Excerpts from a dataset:
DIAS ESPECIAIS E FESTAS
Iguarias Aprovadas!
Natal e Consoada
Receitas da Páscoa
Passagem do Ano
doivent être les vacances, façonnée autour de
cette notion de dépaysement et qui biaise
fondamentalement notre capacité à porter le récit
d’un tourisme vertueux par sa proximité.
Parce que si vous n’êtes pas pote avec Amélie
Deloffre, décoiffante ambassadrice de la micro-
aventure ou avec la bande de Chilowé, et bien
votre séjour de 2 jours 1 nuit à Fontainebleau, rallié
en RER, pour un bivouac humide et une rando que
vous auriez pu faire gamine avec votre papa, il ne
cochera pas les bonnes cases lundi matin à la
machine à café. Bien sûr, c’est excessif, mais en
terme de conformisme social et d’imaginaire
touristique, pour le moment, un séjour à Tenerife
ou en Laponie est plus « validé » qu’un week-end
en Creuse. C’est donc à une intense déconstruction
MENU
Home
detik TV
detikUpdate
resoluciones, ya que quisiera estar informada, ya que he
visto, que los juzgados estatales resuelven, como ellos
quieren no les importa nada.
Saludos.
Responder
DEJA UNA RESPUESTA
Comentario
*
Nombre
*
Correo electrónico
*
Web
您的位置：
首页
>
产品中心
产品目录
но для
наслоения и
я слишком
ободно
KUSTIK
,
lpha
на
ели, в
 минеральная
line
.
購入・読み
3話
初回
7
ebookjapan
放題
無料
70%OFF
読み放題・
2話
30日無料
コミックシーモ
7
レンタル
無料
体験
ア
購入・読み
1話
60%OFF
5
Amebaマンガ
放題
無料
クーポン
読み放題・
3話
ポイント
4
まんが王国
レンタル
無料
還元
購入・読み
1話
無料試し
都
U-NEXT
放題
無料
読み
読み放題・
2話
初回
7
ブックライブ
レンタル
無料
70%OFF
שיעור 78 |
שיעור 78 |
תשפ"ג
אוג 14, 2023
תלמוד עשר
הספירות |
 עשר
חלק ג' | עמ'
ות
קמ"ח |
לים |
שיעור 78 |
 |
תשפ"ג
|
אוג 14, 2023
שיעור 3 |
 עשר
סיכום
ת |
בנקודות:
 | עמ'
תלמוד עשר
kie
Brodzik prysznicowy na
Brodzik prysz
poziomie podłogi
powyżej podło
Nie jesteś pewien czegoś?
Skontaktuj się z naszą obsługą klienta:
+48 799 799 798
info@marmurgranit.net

What to produce: Which of the lines above include the word "avec"? List those lines.

Answer section:
Parce que si vous n’êtes pas pote avec Amélie
aventure ou avec la bande de Chilowé, et bien
vous auriez pu faire gamine avec votre papa, il ne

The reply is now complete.